How many lines in the listing below contain the string "without"? Count them with case mattering, and reply with the number alone.

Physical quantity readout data
::::::::
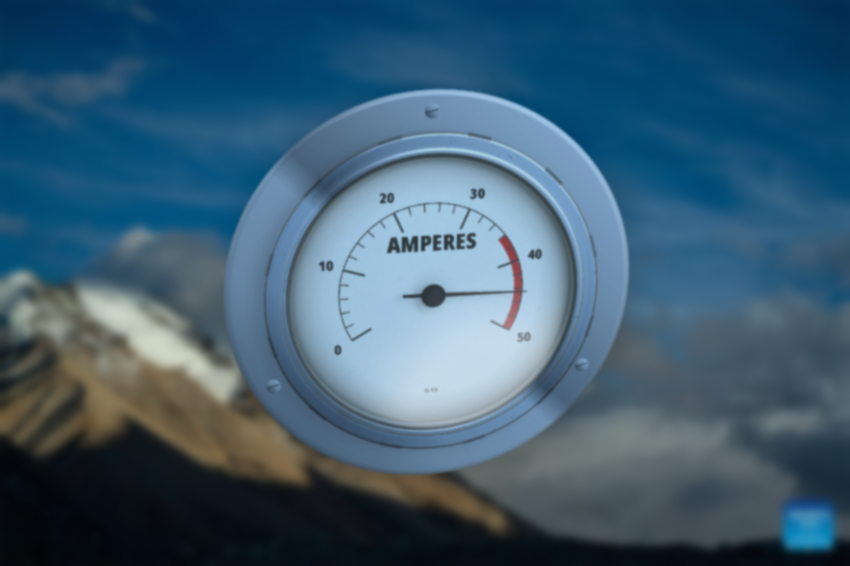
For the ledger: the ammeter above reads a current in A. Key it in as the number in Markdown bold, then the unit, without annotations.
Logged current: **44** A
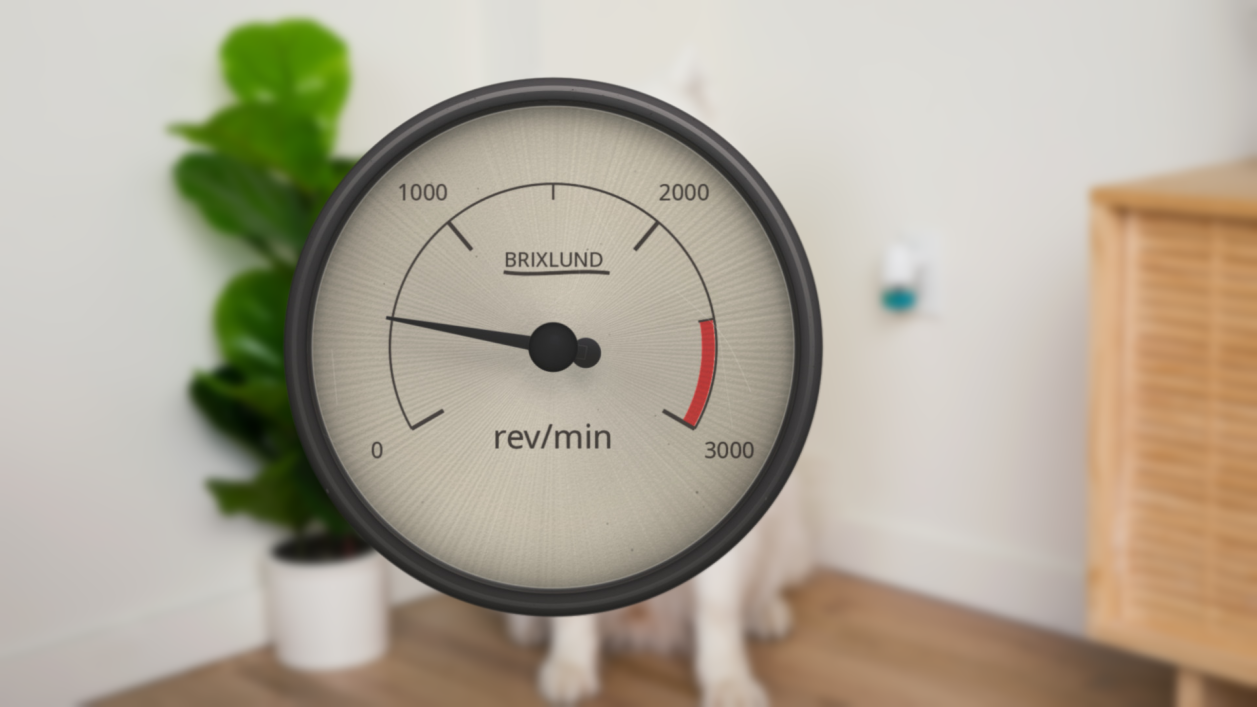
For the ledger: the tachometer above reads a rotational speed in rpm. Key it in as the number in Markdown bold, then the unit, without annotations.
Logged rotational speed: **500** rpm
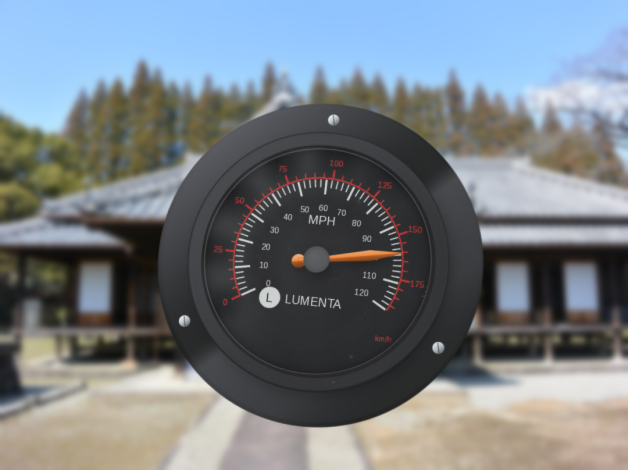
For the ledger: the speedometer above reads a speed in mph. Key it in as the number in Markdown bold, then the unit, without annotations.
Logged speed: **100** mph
::::::::
» Answer section:
3